● What to do
Rewrite the part of the listing that opens with the line containing "collectors: F. W. Pennell" and runs through the end, renaming "locality" to "collection site" and leaving everything else unchanged.

Records from a collection:
%%

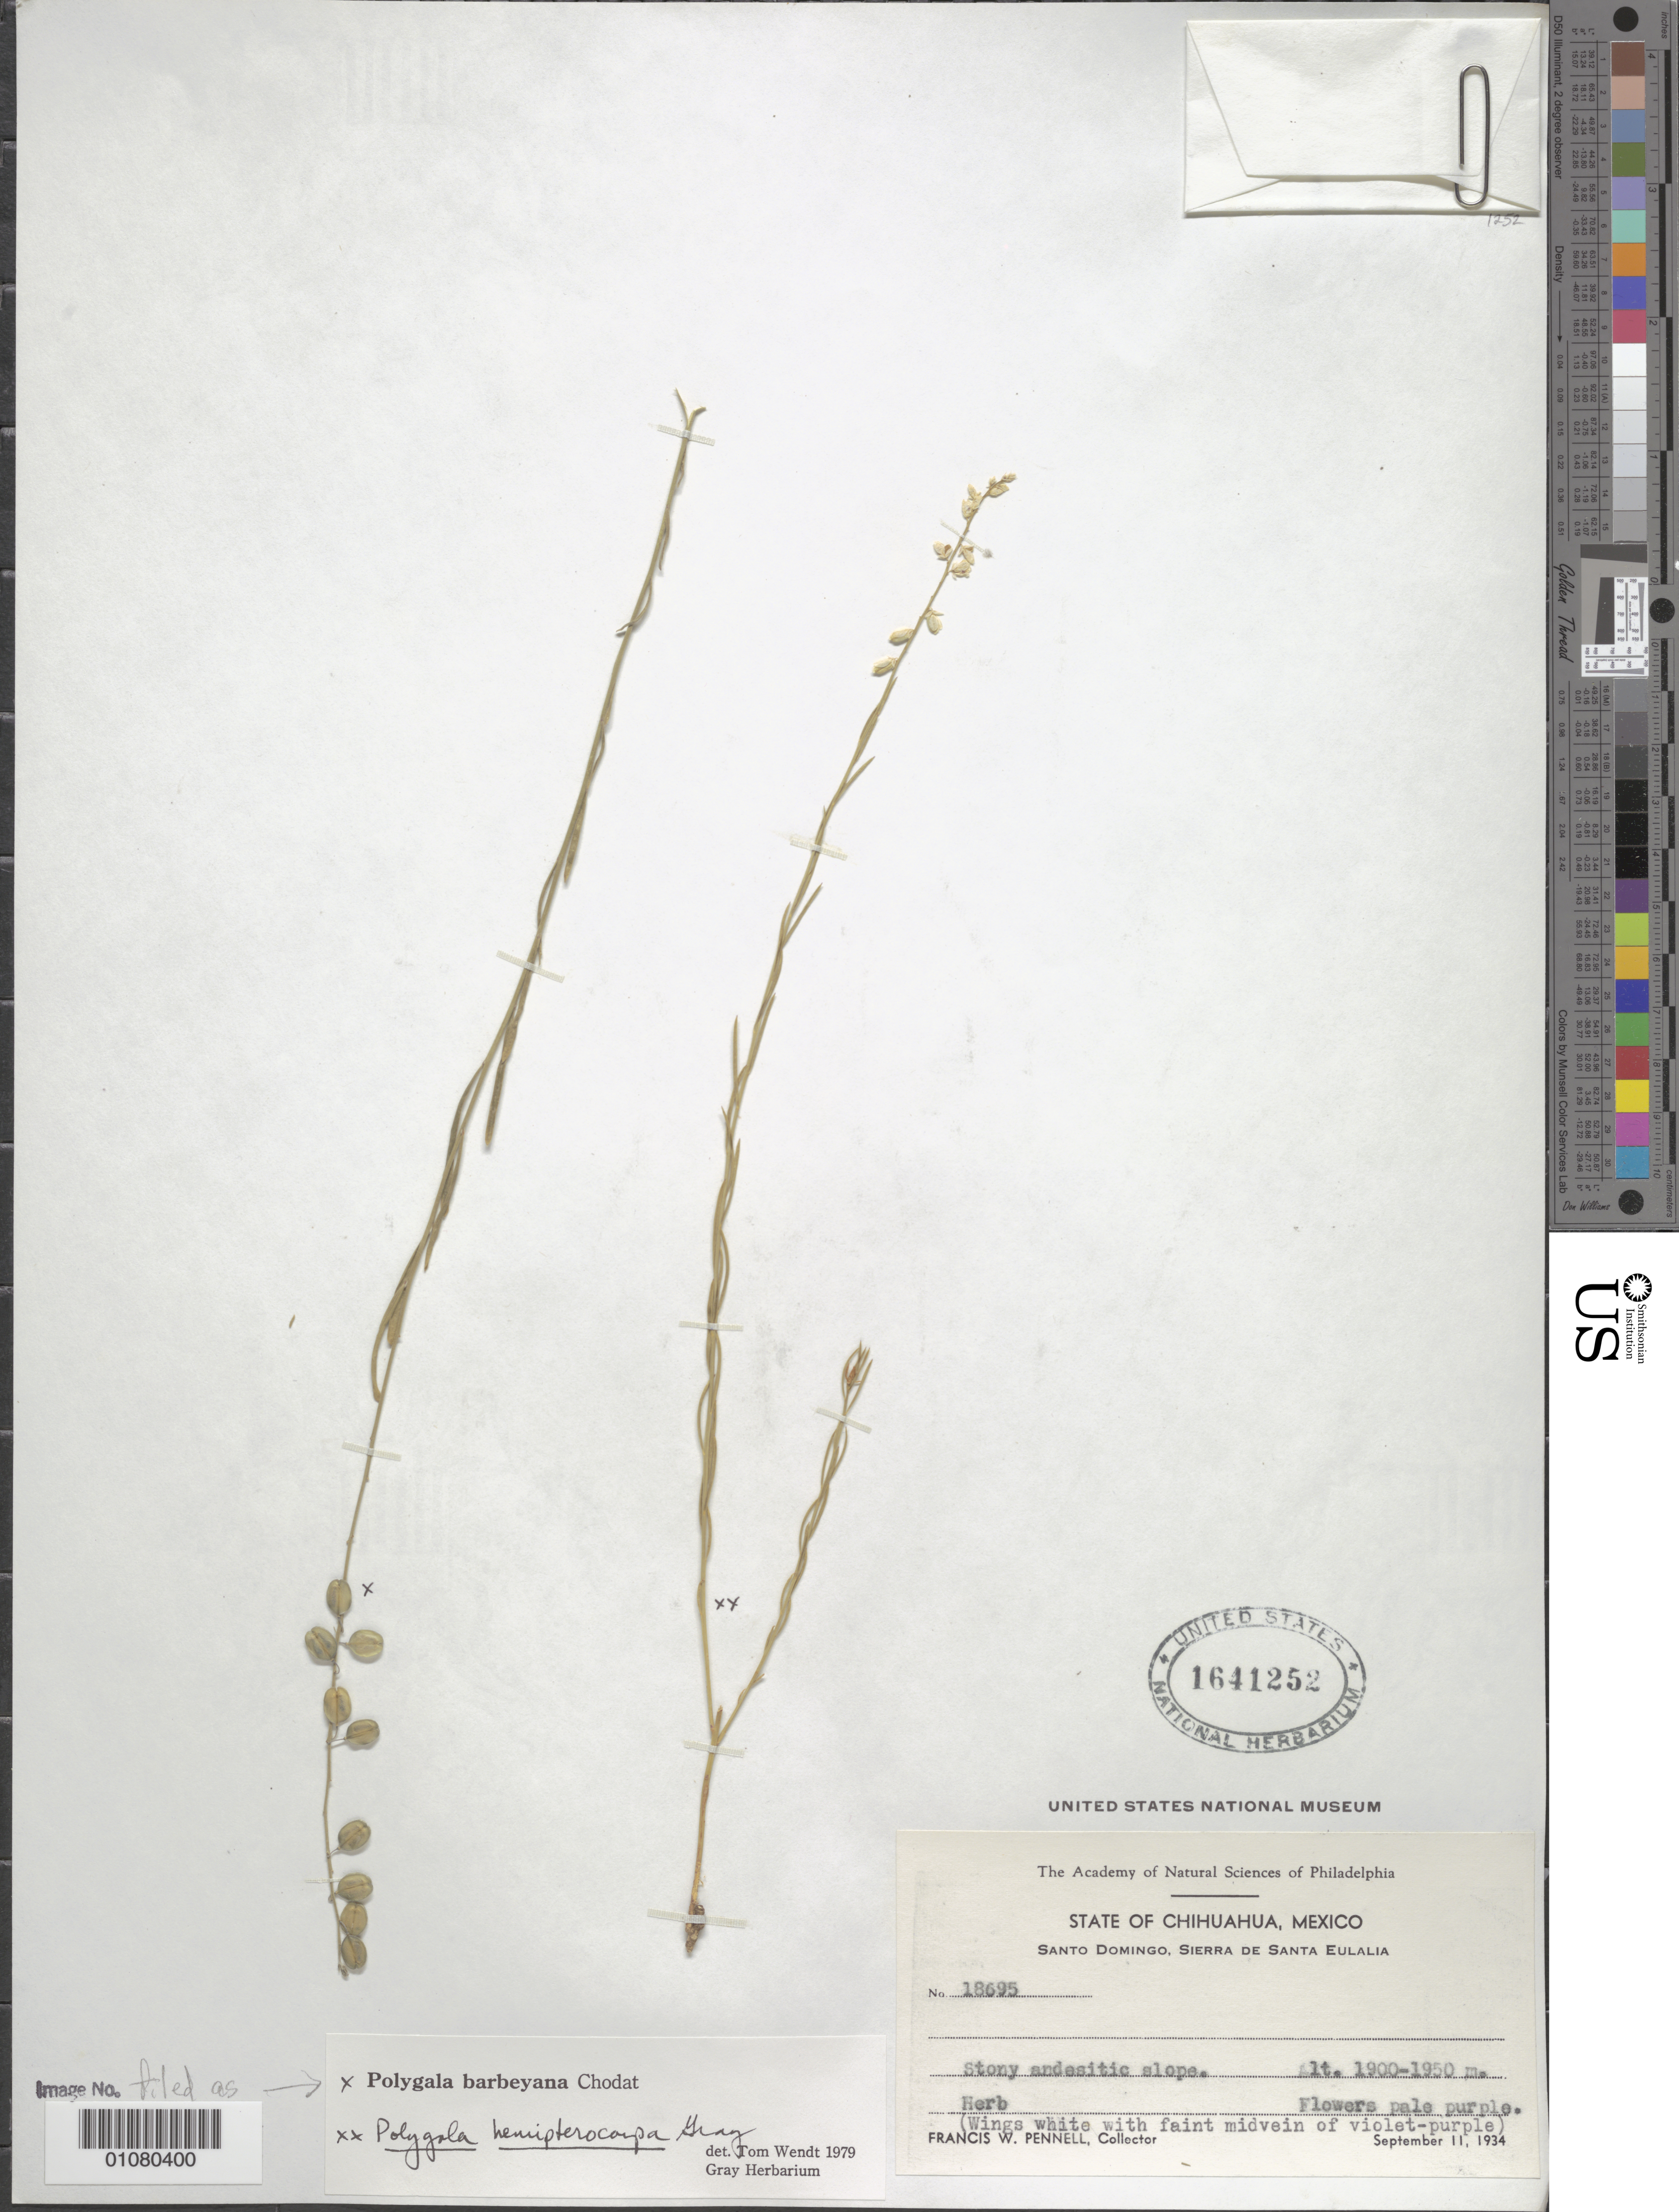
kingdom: Plantae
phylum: Tracheophyta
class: Magnoliopsida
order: Fabales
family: Polygalaceae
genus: Hebecarpa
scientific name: Hebecarpa barbeyana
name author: (Chodat) J.R. Abbott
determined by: Strong, Mark T., (BOT), Smithsonian Institution - National Museum of Natural History (UNITED STATES)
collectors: F. W. Pennell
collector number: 18695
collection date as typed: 11 Sep 1934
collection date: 1934-09-11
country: Mexico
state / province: Chihuahua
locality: Santo Domingo, Sierra de Santa Eulalia.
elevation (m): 1900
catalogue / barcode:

%%

● Finished answer
collectors: F. W. Pennell
collector number: 18695
collection date as typed: 11 Sep 1934
collection date: 1934-09-11
country: Mexico
state / province: Chihuahua
collection site: Santo Domingo, Sierra de Santa Eulalia.
elevation (m): 1900
catalogue / barcode:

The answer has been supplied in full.